Everyone grieves differently. There’s no right or wrong way. Some people have an uncanny knack for bouncing back. Most of us linger in the pain for a while. She is one of those.

Some days are good, she told me. Other days she can barely function. It’s all normal to me. It might have been normal to her had she not had such well-meaning people in her life. She thought she should push forward and pretend she was okay, even on the hard days. She was beating herself up because she just couldn’t.

My advice? Give yourself a break. Enjoy the good days and take care of yourself  on the bad days. If you need to cry, go ahead and cry. If you need to mope, go ahead and do it. Just don’t stay there. Grief is a journey and there are no quick fixes.

Her friends mean well. They do. They just don’t understand what they haven’t lived. That’s true in so many areas of life.

I had a friend tell me I didn’t know what it was like having children. She’s right. I don’t. But as I reminded her, she doesn’t know what it’s like to not have the children you once desperately wanted. The shock on her face still makes me chuckle. She had never considered the other side.

I am in a Bible study on Job. We talked about how well-meaning friends can say the absolutely worst things. Friends can hurt us deeply without realizing the weight of their words. They make assumptions. They speak from themselves without considering the differences. They aim to fix what only God can heal.

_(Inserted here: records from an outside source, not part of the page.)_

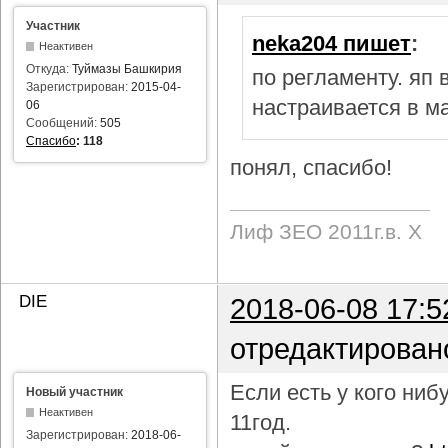
Участник
neka204 пишет
:
Неактивен
Откуда:
Туймазы Башкирия
по регламенту. яп
Зарегистрирован:
2015-04-
настраивается в м
06
Сообщений:
505
Спасибо
:
118
понял, спасибо!
Лиф ЗЕО 2011г.в. Х
DIE
2018-06-08 17:5
отредактирован
Если есть у кого ни
Новый участник
Неактивен
11год.
Зарегистрирован:
2018-06-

Sometimes the absolutely best thing you can say to someone hurting is – drum roll here – nothing. Just give them a hug. Sit quietly beside them. Walk with them. You can’t fix it. You can’t. But you can love them without hurting them.

That’s not to say that we don’t sometimes need friends to speak truth into our lives. Notice earlier that while I encouraged this woman to cry and mourn, I also told her not to live there. I speak from experience. I spoke from a heart that has known deep pain. And she heard that in my words.

Some seasons of life are just hard. I know it’s something I say a lot but I do so because it’s true. I also do so because there are just so many hurting people in this world. Don’t add to their pain with careless words. Don’t try to fix them or their situation. Just love them and trust God to heal them.